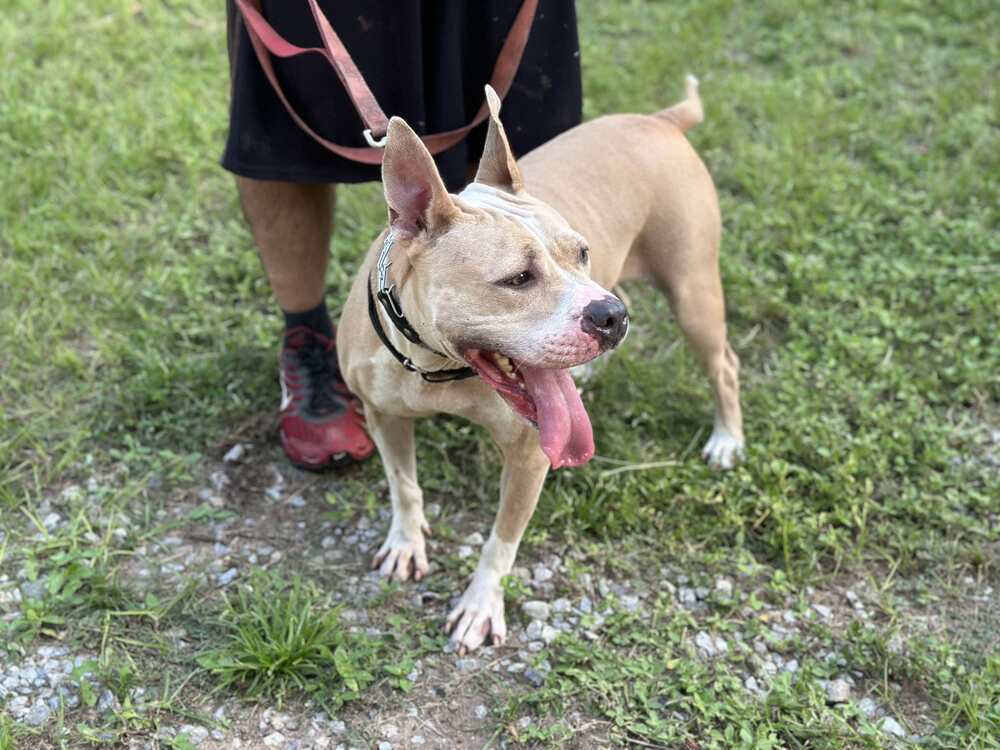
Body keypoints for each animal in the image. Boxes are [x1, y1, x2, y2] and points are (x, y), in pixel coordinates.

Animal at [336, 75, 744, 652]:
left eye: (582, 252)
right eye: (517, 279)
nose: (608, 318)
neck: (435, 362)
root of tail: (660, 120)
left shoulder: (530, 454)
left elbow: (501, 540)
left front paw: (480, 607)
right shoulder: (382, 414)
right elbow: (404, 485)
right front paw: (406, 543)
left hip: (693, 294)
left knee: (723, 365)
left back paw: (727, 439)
*****
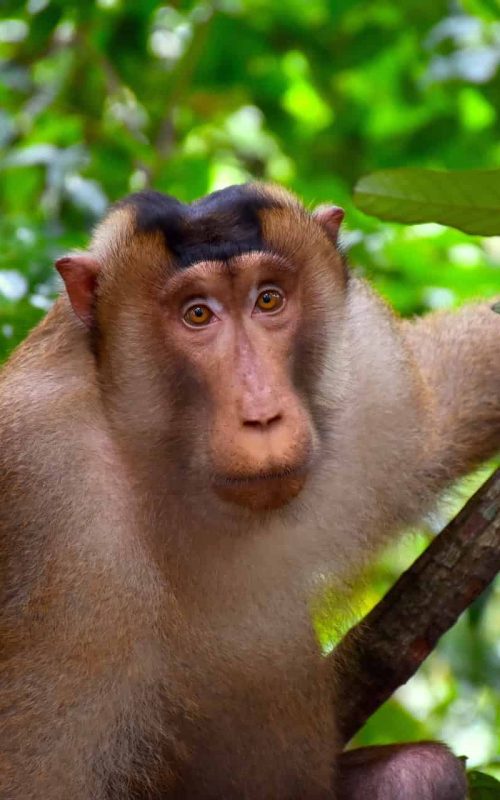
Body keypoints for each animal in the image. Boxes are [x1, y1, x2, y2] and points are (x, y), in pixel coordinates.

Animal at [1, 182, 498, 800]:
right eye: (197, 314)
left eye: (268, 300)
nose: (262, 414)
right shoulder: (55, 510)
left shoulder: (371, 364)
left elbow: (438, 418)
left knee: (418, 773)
*****
> [WORK ITEM]: Copy down every line of the entries containing the word "right".

> [EXPECTED OUTPUT]:
right eye: (517, 279)
right shoulder: (382, 414)
right elbow: (404, 485)
right front paw: (406, 543)
right eye: (197, 314)
right shoulder: (55, 510)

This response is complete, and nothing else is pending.